Cloverfield: Avec l'aide de JJ"fringe"abrams, Matt reeves réinvente le film Kaiju à la sauce américaine. La promo du film s'étant faite sur un simple teaser des plus oh my god efficace. Même si je ne suis pas fan en règle général du film à l'épaule, ici c'est plutôt bien foutu. La créature fout les jetons tout en étant fascinante. La encore on pense aux anciens de Lovecraft. Le fait de ne pas avoir d'explications nous laisse dans l'expectative aux côtés des héros. Les effets spéciaux sont vraiment très bon. Je me régale à revoir ce film de temps à autre. Quand aux autres opus, disons que le Goodman est bon mais pourrait être un film sur un sujet n'ayant rien à voir avec la saga. Quant à celui dans l'espace...

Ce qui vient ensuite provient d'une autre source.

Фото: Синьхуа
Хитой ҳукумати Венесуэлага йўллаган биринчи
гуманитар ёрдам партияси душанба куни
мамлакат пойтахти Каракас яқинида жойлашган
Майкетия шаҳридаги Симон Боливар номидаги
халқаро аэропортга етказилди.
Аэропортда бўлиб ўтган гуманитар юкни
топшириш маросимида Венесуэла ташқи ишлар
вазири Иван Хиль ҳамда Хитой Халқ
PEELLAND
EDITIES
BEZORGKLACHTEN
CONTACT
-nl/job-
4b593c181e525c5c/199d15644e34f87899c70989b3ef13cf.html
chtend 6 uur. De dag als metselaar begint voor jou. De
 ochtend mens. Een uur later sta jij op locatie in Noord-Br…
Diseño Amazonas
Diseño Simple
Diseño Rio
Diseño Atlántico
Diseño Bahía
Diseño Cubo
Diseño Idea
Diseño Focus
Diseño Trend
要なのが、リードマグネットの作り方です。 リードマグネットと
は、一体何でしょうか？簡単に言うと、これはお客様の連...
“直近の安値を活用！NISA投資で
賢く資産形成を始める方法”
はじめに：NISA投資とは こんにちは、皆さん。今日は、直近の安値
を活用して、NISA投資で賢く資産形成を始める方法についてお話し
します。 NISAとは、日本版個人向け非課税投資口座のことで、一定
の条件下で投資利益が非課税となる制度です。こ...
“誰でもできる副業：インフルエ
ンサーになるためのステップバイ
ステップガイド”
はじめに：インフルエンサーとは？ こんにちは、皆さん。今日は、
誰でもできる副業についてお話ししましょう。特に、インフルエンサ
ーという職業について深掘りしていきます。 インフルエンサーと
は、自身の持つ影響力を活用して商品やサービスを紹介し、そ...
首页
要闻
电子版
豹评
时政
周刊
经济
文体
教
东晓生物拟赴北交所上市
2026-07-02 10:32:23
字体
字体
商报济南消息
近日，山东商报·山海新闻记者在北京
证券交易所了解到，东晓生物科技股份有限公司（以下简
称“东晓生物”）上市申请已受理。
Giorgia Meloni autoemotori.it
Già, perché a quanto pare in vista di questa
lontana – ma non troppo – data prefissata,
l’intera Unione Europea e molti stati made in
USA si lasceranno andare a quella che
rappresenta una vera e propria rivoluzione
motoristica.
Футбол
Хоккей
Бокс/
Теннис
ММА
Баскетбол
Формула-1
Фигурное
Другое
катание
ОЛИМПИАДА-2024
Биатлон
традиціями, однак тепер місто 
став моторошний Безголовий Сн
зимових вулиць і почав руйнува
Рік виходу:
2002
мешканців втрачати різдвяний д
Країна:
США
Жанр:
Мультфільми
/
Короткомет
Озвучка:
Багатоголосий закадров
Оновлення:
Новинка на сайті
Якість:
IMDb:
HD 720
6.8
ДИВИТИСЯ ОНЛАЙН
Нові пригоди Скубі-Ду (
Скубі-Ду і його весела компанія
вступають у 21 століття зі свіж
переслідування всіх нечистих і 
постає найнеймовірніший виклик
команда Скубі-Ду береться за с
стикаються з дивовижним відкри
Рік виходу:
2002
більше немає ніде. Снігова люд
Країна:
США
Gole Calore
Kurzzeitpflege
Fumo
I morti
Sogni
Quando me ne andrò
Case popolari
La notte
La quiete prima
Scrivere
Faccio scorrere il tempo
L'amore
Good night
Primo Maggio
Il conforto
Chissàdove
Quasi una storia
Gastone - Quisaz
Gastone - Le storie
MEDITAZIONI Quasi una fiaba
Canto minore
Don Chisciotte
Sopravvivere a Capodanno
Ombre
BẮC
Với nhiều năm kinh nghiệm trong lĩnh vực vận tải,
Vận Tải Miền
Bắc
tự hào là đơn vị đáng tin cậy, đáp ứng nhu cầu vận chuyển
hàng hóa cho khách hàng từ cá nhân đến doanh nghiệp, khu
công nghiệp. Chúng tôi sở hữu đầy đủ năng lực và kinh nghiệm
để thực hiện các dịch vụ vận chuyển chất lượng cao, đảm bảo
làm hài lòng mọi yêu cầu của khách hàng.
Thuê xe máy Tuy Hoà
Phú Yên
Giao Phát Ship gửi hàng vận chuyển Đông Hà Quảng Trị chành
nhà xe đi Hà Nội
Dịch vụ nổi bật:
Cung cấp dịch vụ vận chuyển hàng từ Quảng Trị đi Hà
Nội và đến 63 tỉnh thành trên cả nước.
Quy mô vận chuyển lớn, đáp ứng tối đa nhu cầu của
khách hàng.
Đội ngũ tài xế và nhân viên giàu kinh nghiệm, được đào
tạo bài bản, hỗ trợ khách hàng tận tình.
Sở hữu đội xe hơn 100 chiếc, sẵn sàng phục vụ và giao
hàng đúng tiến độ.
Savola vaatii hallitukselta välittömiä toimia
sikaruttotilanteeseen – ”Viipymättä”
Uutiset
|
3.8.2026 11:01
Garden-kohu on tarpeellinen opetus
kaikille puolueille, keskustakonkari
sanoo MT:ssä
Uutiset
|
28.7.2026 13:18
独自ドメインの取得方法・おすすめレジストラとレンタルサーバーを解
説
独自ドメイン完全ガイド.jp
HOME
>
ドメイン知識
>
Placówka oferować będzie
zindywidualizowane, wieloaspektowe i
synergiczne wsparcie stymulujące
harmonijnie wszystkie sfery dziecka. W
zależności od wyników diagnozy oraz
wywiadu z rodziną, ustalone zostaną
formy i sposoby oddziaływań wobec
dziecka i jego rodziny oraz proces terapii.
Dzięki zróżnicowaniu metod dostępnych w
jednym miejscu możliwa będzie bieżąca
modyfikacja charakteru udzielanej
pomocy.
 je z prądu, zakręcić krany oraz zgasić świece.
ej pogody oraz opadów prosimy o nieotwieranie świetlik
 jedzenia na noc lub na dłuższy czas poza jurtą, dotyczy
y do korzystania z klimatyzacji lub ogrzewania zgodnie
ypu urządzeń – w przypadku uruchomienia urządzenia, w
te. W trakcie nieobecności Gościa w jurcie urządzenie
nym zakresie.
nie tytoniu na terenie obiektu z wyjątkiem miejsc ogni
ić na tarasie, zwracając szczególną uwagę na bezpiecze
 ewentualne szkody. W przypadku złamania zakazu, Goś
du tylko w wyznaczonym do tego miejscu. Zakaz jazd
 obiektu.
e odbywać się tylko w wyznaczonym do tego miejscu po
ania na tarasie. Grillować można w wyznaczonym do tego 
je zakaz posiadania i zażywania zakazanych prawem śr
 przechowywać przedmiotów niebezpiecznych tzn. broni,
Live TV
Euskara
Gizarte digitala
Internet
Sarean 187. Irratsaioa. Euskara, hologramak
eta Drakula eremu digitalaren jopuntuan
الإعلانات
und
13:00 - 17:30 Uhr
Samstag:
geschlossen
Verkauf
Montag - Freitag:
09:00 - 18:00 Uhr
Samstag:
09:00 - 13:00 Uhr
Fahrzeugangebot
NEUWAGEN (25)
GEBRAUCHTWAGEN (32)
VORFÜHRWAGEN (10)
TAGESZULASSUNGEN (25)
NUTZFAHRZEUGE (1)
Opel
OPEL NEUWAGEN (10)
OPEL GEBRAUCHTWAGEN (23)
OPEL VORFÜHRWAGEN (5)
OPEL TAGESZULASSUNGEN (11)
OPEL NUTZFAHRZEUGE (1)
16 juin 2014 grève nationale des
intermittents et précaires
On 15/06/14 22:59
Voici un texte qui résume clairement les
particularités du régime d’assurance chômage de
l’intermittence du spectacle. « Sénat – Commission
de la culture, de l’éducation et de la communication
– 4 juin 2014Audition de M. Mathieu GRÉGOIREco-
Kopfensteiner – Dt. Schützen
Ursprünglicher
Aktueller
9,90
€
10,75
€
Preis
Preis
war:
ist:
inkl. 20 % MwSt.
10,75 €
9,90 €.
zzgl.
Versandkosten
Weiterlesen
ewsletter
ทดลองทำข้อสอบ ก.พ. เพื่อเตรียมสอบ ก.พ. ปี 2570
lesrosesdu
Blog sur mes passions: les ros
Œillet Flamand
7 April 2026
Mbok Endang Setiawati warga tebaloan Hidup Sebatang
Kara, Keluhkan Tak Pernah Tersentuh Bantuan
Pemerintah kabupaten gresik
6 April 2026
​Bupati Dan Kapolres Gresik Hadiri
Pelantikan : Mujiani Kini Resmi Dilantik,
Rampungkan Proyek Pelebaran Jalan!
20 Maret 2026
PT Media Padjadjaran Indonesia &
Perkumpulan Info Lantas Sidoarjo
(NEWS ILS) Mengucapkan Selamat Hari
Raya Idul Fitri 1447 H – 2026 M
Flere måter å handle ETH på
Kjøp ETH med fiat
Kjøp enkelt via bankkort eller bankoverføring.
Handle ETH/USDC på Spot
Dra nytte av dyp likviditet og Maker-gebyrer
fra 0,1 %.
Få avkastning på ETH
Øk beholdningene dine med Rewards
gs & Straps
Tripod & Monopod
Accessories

Sinon, je ne sais pas si quelqu'un se souvient de Yong Gary... Moi si...

Numberz
01/06/2020 à 21:34

Bon, content que vous en profitiez aussi. Juste retour des choses devant votre boulot que j'apprécie. Alors j'en rajoute quelques uns. J'ai mis en favori l'article, et tanpis si personne ne le lit, peut être ressortira t il un jour, j'en remettrais quelques uns dans les jours à venir.

La Rédaction - Rédaction
01/06/2020 à 20:10

Cher Numberz,
Vos contributions sont très appréciées. Il nous est d'ailleurs très agréable de pouvoir jouir du travail des lecteurs de temps en temps :)

Daddy Rich
01/06/2020 à 18:21

En effet, il y a un sacré oubli dans votre liste...
Quelqu'un en parle un peu plus loin... (coucou Bayhem!) ;-)
DAYLIGHT avec Stallone, qui était et... est toujours, un excellent film catastrophe et surtout, un des meilleurs films de Sly!
Allez, on recale quelques lignes sur celui-ci Ecran Large... ???